Extracted data entries
◆ ◆ ◆

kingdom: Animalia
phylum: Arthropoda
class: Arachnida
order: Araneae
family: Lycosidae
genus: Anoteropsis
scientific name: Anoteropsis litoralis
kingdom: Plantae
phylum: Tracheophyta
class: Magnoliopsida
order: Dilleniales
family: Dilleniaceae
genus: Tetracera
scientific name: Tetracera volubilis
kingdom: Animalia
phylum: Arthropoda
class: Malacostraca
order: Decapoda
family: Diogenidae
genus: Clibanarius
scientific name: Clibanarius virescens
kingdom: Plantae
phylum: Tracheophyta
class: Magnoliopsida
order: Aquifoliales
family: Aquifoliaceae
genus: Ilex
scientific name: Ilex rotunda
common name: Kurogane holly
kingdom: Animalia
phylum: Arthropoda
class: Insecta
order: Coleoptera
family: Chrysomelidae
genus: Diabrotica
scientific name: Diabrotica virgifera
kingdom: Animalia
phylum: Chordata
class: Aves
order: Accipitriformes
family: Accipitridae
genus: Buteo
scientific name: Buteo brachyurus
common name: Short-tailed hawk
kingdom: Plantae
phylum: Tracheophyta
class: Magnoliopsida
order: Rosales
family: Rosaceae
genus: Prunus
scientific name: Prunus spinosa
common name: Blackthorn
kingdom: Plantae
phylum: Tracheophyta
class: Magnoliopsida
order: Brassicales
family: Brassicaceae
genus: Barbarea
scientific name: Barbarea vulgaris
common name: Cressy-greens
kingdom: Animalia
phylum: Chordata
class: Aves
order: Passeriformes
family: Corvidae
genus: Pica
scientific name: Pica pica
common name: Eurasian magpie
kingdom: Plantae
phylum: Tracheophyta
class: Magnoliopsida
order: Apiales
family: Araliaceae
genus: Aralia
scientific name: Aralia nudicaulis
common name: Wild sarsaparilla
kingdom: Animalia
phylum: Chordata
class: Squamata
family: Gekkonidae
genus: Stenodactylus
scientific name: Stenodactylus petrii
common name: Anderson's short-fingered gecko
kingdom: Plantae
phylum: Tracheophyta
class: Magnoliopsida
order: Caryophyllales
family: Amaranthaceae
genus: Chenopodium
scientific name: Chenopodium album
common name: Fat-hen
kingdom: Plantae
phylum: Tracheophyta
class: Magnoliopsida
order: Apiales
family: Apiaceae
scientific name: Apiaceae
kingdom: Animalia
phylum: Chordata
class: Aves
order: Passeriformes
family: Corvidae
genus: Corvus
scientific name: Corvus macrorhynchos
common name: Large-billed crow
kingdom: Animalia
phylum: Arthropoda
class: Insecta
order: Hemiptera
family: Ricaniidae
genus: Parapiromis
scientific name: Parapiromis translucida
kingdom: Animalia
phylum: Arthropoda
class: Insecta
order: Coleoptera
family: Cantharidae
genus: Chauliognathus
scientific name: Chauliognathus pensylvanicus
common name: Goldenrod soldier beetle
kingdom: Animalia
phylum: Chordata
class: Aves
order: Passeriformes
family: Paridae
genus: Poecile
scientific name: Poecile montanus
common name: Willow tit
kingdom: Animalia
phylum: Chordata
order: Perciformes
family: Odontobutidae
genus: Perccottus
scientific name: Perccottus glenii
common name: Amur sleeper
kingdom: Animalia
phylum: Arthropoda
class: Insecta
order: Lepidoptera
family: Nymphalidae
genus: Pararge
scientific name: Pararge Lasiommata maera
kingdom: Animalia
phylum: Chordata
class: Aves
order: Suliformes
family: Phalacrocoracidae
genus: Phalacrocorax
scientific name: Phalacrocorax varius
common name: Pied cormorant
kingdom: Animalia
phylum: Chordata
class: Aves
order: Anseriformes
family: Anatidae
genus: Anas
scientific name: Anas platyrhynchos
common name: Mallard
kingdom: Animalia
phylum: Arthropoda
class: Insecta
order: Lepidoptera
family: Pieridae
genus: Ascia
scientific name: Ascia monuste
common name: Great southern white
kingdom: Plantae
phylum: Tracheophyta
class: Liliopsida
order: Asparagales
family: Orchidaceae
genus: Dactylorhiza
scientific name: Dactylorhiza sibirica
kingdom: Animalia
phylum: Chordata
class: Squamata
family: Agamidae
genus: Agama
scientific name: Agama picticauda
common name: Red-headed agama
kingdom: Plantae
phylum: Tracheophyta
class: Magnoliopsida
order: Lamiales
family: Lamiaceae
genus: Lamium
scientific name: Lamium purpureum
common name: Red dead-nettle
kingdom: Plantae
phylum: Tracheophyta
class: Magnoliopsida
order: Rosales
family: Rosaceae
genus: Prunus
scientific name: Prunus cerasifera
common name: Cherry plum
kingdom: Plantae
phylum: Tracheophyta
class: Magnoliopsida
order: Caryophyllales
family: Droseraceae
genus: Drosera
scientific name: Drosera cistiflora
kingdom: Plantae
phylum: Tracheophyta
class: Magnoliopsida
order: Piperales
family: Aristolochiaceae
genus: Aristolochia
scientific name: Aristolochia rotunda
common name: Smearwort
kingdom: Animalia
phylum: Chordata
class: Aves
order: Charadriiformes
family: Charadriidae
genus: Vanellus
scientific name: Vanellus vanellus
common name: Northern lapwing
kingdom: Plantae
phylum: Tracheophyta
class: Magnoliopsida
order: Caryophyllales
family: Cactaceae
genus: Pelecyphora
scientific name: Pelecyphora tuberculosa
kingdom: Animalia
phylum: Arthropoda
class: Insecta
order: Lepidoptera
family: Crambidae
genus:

◆ ◆ ◆

Rewrite the material from the line with "common name: Anderson's short-fingered gecko" to the line with "genus: Pararge", substituting "vernacular name" for each "common name" and leaving everything else unchanged.

vernacular name: Anderson's short-fingered gecko
kingdom: Plantae
phylum: Tracheophyta
class: Magnoliopsida
order: Caryophyllales
family: Amaranthaceae
genus: Chenopodium
scientific name: Chenopodium album
vernacular name: Fat-hen
kingdom: Plantae
phylum: Tracheophyta
class: Magnoliopsida
order: Apiales
family: Apiaceae
scientific name: Apiaceae
kingdom: Animalia
phylum: Chordata
class: Aves
order: Passeriformes
family: Corvidae
genus: Corvus
scientific name: Corvus macrorhynchos
vernacular name: Large-billed crow
kingdom: Animalia
phylum: Arthropoda
class: Insecta
order: Hemiptera
family: Ricaniidae
genus: Parapiromis
scientific name: Parapiromis translucida
kingdom: Animalia
phylum: Arthropoda
class: Insecta
order: Coleoptera
family: Cantharidae
genus: Chauliognathus
scientific name: Chauliognathus pensylvanicus
vernacular name: Goldenrod soldier beetle
kingdom: Animalia
phylum: Chordata
class: Aves
order: Passeriformes
family: Paridae
genus: Poecile
scientific name: Poecile montanus
vernacular name: Willow tit
kingdom: Animalia
phylum: Chordata
order: Perciformes
family: Odontobutidae
genus: Perccottus
scientific name: Perccottus glenii
vernacular name: Amur sleeper
kingdom: Animalia
phylum: Arthropoda
class: Insecta
order: Lepidoptera
family: Nymphalidae
genus: Pararge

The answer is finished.